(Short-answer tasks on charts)
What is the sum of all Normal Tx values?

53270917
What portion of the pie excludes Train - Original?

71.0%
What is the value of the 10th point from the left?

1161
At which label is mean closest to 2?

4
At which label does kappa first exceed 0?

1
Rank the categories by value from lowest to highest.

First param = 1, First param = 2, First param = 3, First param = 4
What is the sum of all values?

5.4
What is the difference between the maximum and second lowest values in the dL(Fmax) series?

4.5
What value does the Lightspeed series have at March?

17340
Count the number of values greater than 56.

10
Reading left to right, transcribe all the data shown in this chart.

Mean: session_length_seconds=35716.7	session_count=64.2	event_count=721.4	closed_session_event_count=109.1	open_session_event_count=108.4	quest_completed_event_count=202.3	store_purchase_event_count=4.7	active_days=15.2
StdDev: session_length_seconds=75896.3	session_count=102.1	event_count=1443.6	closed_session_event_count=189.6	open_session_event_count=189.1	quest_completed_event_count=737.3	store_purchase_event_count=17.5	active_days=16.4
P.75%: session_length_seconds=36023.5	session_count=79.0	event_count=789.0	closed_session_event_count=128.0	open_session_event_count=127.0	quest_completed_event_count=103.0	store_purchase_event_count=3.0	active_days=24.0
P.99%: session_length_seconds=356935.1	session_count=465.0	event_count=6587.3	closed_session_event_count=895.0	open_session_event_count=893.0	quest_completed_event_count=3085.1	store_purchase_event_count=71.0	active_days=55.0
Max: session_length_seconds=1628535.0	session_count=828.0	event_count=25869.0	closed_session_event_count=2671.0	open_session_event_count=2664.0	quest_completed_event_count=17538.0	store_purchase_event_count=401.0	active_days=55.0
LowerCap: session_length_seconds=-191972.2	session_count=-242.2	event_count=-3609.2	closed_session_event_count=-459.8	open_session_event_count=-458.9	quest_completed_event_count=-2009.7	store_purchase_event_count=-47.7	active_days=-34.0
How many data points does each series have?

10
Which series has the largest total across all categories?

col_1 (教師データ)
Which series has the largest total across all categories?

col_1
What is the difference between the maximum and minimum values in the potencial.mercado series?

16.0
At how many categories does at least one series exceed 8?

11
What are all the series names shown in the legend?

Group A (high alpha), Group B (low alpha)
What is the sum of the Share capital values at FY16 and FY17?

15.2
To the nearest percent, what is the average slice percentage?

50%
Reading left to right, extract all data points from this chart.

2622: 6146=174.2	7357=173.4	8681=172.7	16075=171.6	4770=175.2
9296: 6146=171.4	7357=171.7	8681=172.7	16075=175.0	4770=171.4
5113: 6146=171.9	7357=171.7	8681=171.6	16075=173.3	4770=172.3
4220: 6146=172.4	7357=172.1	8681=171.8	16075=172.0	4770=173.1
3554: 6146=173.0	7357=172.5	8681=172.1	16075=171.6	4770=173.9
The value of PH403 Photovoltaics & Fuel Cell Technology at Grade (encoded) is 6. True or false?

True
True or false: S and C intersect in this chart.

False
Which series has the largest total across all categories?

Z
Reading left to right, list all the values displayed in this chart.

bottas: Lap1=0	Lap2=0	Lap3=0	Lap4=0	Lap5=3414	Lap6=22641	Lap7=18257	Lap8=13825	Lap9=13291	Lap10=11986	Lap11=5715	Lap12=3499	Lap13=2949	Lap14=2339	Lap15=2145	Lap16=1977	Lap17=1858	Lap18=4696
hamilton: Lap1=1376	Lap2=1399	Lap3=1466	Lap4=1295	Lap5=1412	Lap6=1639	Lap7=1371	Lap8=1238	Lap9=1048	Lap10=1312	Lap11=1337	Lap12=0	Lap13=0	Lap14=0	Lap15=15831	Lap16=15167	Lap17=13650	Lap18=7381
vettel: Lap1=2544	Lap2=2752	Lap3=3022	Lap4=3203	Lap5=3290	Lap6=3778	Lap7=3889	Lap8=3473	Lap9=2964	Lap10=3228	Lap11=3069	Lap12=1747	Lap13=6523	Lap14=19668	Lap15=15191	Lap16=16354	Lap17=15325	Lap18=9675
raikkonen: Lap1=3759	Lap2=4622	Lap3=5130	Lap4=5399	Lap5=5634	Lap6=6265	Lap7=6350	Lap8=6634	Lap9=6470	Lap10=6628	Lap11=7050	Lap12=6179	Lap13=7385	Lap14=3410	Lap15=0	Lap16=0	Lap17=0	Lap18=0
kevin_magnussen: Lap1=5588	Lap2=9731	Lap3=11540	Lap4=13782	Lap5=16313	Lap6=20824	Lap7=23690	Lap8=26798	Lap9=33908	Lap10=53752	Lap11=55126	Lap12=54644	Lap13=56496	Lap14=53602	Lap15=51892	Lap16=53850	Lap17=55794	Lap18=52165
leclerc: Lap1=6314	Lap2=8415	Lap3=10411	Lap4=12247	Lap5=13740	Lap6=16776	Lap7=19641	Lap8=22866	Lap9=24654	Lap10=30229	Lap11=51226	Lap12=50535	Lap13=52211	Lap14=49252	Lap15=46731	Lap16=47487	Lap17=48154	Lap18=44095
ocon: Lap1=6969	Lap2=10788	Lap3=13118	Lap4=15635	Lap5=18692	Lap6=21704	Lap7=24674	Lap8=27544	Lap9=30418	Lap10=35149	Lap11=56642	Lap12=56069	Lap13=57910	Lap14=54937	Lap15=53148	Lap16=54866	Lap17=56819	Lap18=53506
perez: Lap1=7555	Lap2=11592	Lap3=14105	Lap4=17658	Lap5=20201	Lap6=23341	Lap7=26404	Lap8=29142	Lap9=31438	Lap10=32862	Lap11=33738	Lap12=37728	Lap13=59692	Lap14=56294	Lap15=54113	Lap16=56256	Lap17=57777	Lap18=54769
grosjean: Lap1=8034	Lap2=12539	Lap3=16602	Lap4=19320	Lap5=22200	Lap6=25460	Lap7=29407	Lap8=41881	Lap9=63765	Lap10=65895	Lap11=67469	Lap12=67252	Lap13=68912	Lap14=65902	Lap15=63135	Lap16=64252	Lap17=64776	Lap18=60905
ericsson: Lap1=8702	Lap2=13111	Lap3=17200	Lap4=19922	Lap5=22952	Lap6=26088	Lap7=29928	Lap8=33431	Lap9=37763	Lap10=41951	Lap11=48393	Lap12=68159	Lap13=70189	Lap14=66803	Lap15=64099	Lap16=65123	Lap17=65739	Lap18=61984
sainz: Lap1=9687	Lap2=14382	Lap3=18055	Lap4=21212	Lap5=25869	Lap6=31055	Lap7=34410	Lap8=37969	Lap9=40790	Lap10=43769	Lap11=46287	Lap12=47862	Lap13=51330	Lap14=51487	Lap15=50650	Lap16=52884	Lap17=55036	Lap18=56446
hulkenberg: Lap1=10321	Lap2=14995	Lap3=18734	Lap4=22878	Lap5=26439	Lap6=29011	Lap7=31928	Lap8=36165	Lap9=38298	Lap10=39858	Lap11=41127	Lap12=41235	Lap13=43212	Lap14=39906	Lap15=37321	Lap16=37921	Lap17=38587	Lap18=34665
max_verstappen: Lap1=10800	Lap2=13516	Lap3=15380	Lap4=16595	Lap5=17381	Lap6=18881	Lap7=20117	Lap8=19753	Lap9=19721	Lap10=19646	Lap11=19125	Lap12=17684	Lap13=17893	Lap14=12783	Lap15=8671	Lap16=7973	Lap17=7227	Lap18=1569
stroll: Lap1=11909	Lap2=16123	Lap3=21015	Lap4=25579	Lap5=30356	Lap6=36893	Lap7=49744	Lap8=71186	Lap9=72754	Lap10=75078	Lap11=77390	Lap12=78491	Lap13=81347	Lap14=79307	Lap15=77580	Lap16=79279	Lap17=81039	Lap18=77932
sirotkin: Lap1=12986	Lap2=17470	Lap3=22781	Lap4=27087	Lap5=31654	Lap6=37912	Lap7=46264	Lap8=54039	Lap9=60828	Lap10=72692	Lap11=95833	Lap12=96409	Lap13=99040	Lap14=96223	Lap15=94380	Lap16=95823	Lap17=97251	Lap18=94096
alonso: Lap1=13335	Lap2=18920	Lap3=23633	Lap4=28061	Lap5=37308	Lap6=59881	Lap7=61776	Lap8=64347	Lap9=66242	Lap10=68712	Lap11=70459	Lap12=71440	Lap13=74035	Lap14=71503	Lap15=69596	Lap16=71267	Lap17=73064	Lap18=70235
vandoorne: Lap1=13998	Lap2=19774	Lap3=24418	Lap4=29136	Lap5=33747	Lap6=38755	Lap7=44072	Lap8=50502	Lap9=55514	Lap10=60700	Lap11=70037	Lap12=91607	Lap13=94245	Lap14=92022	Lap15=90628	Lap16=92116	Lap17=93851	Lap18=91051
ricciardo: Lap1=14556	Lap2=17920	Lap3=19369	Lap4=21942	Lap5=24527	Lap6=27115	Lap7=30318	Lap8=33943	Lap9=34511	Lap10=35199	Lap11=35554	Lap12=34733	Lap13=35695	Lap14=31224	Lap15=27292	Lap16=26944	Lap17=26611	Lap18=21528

- TASK GOAL -
Copy out, word for word, the lines of the material above, starting with its very first line and going on through the line containing "What is the difference between the maximum and second", with that line included.

- RESULT OF THIS TASK -
What is the sum of all Normal Tx values?

53270917
What portion of the pie excludes Train - Original?

71.0%
What is the value of the 10th point from the left?

1161
At which label is mean closest to 2?

4
At which label does kappa first exceed 0?

1
Rank the categories by value from lowest to highest.

First param = 1, First param = 2, First param = 3, First param = 4
What is the sum of all values?

5.4
What is the difference between the maximum and second lowest values in the dL(Fmax) series?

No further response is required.